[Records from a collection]
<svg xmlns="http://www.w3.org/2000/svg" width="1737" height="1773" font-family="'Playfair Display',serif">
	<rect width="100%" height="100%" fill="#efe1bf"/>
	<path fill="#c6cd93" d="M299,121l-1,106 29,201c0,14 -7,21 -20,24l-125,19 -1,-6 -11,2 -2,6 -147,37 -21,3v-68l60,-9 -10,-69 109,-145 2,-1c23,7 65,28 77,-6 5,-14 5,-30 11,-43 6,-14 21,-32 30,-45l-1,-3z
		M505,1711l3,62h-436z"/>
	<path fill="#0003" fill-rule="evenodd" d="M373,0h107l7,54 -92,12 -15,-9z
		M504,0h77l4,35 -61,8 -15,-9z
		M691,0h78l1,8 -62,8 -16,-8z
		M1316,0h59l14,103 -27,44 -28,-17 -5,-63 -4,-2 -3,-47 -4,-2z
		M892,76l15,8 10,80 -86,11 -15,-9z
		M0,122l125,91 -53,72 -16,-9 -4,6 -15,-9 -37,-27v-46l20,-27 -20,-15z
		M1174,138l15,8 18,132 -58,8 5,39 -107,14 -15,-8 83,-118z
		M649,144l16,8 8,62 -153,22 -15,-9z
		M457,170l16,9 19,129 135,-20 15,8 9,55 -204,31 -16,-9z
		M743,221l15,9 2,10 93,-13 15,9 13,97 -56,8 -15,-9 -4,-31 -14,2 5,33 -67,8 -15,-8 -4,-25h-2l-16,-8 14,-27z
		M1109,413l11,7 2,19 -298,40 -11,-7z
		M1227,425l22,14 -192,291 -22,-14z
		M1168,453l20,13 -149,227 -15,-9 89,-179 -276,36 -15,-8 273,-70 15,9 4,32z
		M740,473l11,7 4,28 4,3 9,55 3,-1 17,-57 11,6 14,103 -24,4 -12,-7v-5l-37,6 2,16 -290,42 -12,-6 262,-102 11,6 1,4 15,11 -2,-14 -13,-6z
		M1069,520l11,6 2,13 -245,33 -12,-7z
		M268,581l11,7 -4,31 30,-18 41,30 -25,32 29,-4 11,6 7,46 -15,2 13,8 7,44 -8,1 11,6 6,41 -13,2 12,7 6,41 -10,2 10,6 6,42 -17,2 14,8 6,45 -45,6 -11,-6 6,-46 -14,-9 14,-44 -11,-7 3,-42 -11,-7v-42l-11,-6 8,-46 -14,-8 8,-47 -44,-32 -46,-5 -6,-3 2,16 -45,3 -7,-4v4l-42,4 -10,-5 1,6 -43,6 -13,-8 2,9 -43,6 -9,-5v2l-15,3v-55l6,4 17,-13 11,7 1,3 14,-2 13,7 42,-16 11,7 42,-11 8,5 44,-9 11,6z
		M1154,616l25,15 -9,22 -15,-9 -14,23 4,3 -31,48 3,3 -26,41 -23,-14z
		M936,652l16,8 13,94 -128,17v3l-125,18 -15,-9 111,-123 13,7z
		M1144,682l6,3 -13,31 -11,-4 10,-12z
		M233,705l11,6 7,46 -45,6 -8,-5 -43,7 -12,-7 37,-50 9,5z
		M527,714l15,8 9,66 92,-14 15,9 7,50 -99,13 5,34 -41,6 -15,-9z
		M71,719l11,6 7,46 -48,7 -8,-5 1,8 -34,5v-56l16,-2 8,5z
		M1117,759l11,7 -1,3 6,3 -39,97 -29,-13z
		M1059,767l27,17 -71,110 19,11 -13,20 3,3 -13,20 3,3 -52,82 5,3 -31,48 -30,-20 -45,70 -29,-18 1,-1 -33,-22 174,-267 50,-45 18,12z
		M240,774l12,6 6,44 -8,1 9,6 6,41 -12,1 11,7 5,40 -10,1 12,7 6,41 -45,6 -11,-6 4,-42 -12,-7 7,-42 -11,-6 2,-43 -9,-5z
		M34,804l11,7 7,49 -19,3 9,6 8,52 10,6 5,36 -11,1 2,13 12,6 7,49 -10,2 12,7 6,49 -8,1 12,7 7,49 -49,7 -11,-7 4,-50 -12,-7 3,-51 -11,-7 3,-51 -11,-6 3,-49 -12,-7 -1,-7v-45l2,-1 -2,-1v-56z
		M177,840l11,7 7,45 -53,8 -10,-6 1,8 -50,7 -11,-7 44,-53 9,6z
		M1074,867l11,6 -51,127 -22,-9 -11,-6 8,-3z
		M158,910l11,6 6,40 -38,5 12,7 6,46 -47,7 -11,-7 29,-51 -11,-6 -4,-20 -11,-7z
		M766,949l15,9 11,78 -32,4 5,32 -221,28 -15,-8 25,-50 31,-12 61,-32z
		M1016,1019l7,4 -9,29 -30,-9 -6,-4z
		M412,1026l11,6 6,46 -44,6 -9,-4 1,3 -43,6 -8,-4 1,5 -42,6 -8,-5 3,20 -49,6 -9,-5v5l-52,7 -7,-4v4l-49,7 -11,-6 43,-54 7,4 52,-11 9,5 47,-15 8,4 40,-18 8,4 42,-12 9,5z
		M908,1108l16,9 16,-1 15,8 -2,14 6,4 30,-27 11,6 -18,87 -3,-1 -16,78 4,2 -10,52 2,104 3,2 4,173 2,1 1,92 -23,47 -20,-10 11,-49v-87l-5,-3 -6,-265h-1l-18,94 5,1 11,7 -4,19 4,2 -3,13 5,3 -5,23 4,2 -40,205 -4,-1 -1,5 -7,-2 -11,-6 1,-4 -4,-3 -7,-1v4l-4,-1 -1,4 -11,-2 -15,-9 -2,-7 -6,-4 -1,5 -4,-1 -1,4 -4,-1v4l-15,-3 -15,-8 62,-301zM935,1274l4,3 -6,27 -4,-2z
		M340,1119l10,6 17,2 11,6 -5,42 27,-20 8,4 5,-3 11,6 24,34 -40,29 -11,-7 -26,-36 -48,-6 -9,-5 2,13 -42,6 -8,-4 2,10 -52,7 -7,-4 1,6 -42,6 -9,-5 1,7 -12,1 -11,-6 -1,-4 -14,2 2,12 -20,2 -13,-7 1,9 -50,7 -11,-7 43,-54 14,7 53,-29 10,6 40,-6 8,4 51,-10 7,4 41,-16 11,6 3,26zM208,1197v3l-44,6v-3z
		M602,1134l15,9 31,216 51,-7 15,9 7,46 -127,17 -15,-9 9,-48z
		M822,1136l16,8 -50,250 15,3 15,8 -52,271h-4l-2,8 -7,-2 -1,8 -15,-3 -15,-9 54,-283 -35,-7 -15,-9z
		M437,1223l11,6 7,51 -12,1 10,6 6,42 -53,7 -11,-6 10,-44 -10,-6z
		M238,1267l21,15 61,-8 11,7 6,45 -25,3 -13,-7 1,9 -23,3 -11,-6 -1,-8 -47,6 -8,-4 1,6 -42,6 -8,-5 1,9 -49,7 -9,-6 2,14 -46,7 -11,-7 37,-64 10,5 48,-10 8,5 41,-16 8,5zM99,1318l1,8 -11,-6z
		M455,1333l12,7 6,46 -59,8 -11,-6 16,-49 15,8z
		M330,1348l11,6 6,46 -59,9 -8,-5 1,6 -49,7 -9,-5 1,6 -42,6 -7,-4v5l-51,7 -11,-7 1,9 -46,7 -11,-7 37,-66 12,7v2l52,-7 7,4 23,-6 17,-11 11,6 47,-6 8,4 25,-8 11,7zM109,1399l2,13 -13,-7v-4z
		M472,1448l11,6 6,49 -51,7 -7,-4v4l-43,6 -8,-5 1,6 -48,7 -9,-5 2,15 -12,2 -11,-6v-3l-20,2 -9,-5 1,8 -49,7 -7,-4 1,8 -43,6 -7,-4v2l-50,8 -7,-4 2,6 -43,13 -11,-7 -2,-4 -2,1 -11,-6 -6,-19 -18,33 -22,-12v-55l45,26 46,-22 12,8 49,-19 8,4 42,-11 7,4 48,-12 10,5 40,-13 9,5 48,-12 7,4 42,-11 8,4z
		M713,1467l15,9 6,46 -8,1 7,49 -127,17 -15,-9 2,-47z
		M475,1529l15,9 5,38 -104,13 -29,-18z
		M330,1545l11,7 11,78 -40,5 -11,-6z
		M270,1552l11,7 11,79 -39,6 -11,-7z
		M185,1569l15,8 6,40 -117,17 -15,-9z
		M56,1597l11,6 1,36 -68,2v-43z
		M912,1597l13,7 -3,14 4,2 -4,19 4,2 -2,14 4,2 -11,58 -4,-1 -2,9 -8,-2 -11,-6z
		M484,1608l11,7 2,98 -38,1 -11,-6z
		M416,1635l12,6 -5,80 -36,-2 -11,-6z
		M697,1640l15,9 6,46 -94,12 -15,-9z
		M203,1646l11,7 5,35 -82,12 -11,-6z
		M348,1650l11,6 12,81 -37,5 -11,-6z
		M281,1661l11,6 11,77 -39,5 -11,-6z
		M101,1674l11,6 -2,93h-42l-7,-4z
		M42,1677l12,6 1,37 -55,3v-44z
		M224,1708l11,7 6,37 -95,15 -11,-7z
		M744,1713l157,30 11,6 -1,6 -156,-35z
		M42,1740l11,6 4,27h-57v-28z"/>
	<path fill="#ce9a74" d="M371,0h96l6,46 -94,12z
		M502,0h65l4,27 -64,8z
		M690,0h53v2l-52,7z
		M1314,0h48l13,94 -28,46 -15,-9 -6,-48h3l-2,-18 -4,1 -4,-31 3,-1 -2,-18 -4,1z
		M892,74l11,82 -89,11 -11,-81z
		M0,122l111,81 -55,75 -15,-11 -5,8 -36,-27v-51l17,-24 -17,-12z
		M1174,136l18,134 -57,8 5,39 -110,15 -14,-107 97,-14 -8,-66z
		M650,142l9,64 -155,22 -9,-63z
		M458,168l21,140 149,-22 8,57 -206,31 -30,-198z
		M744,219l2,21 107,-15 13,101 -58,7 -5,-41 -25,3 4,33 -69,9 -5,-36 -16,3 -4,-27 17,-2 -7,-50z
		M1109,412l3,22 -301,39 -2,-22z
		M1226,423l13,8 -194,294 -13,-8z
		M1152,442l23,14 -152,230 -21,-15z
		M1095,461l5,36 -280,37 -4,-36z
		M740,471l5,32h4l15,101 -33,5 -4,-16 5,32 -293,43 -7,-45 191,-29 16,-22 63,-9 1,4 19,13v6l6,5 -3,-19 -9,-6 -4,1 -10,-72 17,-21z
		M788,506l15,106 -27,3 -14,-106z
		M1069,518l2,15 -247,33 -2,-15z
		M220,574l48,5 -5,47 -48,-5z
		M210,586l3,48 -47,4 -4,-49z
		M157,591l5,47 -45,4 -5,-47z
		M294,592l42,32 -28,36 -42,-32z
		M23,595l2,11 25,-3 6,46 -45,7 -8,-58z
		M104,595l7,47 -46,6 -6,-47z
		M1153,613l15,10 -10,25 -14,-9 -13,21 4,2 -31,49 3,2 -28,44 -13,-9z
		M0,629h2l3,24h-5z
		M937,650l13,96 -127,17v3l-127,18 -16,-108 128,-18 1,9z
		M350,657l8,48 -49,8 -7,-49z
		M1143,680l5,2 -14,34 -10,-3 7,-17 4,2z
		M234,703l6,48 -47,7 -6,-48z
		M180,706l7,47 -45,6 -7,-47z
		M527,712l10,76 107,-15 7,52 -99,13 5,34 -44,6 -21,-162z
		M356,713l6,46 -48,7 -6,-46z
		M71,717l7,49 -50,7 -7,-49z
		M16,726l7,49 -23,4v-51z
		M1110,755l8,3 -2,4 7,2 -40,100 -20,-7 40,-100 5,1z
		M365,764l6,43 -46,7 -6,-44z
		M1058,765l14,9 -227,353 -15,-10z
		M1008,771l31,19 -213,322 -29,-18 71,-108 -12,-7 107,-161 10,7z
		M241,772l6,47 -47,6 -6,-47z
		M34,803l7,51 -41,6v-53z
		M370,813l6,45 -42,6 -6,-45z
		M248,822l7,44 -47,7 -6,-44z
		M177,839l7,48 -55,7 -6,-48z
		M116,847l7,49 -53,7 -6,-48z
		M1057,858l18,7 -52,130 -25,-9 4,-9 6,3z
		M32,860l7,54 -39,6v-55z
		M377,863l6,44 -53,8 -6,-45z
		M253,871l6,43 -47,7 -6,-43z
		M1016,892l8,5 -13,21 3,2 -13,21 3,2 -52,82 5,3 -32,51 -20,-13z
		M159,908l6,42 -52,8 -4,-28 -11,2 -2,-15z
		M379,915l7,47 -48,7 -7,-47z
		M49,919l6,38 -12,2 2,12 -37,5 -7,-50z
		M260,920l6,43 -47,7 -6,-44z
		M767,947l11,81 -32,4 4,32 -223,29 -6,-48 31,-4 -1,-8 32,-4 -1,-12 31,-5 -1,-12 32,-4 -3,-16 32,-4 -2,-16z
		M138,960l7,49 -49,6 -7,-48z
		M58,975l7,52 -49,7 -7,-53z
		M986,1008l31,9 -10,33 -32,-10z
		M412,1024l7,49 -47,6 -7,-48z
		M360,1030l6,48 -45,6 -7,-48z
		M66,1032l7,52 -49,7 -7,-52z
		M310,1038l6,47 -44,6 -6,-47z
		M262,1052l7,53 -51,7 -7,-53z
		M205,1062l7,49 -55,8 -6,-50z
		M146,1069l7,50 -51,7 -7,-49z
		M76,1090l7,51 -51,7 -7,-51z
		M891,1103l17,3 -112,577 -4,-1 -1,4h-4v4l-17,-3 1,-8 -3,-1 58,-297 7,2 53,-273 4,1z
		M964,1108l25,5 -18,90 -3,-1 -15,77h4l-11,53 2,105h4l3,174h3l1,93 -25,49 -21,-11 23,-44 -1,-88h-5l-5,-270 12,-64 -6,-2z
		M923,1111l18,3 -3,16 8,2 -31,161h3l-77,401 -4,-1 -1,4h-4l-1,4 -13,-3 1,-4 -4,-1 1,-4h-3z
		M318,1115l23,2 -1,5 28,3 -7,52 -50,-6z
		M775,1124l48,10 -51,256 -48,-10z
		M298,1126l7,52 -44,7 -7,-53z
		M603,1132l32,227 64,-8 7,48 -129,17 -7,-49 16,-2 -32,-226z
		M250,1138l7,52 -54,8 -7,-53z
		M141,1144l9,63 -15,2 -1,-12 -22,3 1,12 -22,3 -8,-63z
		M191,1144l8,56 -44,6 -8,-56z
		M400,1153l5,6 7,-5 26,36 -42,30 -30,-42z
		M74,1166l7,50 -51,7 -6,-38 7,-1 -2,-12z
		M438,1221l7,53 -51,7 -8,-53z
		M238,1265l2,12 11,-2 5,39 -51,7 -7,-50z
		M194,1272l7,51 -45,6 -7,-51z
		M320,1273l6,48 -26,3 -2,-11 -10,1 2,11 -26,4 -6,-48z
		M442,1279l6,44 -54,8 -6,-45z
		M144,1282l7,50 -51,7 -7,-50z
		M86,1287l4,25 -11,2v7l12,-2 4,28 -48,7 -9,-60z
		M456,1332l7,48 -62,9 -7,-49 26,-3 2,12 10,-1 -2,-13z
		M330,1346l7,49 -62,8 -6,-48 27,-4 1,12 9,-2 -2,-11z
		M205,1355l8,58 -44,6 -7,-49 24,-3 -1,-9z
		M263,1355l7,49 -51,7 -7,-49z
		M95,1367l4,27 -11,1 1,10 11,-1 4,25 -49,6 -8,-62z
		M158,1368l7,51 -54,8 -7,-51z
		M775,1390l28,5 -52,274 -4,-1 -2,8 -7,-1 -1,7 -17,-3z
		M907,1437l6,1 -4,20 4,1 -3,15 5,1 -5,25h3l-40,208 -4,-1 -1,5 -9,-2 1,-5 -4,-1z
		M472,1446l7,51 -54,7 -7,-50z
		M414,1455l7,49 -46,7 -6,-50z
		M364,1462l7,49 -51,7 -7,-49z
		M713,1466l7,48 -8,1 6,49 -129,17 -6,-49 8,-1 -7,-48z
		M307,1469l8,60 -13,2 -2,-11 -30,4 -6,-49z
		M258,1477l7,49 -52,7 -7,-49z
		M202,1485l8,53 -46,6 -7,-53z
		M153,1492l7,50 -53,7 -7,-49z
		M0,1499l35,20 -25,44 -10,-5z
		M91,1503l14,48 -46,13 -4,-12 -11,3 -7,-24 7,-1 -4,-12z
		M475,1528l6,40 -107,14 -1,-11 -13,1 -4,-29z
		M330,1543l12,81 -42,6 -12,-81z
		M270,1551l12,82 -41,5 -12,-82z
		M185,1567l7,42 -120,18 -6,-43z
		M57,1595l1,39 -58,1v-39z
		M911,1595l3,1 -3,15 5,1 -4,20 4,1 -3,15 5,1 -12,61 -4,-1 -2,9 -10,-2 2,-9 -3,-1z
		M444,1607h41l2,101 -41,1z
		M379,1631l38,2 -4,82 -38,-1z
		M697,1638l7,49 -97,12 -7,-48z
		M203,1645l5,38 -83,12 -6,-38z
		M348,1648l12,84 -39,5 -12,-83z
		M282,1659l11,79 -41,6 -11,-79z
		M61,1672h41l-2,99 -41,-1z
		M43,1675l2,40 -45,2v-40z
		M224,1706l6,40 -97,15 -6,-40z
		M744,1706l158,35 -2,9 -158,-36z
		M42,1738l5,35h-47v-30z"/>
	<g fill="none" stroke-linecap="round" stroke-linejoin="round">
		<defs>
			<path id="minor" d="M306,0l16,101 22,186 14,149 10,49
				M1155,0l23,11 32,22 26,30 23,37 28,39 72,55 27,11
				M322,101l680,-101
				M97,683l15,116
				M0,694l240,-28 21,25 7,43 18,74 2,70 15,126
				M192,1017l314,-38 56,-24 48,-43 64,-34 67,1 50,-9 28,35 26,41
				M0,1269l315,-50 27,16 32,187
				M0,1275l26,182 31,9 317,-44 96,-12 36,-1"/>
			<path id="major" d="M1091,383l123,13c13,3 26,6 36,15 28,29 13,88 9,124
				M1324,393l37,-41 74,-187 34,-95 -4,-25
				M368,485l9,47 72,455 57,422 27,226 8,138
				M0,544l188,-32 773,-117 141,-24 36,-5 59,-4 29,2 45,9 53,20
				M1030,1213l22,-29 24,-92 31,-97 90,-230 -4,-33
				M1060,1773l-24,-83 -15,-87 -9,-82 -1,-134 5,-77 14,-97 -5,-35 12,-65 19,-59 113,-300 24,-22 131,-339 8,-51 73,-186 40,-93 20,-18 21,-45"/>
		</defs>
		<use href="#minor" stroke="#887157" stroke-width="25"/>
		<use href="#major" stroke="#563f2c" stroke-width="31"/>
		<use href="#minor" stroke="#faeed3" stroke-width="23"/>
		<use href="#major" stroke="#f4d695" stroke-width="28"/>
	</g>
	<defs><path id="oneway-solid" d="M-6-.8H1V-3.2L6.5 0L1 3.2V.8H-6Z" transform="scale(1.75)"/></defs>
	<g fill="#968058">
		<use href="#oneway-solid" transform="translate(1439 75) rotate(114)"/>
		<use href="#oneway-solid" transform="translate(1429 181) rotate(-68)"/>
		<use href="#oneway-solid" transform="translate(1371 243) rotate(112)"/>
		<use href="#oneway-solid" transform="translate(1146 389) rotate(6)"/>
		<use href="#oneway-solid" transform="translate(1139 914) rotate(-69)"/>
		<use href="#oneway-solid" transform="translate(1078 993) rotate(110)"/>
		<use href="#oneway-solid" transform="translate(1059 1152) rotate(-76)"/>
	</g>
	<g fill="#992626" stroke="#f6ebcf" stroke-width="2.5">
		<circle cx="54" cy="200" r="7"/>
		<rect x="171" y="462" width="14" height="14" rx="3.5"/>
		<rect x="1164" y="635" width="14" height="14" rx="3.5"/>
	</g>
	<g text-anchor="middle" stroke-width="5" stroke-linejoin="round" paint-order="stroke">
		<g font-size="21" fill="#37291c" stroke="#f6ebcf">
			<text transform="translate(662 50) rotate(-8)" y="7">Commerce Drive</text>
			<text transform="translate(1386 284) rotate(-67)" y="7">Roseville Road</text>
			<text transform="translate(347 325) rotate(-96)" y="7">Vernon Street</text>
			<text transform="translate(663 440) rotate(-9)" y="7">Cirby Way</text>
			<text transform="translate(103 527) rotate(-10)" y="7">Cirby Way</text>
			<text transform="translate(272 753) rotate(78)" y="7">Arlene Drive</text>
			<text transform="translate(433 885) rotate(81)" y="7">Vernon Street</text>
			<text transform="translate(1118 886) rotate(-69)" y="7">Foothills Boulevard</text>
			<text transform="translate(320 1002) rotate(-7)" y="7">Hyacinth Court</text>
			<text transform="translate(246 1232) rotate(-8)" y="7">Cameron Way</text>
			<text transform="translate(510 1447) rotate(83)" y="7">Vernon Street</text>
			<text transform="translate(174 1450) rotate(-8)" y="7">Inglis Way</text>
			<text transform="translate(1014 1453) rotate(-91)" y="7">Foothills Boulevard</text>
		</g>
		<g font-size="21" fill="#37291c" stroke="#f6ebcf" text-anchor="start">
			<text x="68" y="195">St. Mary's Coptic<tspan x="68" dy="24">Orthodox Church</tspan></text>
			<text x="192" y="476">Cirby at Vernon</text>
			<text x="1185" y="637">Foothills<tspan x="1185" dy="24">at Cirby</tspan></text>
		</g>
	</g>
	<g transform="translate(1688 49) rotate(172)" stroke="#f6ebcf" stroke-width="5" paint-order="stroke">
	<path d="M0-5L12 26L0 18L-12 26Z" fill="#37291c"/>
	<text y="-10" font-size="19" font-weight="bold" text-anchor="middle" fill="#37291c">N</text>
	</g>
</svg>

*WORK INSTRUCTION*. The line above containing "M191,1144l8,56 -44,6 -8,-56z", the line containing "M95,1367l4,27 -11,1 1,10", and every line between them are to be transcribed exactly; no other line is wanted.

*REPLY*.
		M191,1144l8,56 -44,6 -8,-56z
		M400,1153l5,6 7,-5 26,36 -42,30 -30,-42z
		M74,1166l7,50 -51,7 -6,-38 7,-1 -2,-12z
		M438,1221l7,53 -51,7 -8,-53z
		M238,1265l2,12 11,-2 5,39 -51,7 -7,-50z
		M194,1272l7,51 -45,6 -7,-51z
		M320,1273l6,48 -26,3 -2,-11 -10,1 2,11 -26,4 -6,-48z
		M442,1279l6,44 -54,8 -6,-45z
		M144,1282l7,50 -51,7 -7,-50z
		M86,1287l4,25 -11,2v7l12,-2 4,28 -48,7 -9,-60z
		M456,1332l7,48 -62,9 -7,-49 26,-3 2,12 10,-1 -2,-13z
		M330,1346l7,49 -62,8 -6,-48 27,-4 1,12 9,-2 -2,-11z
		M205,1355l8,58 -44,6 -7,-49 24,-3 -1,-9z
		M263,1355l7,49 -51,7 -7,-49z
		M95,1367l4,27 -11,1 1,10 11,-1 4,25 -49,6 -8,-62z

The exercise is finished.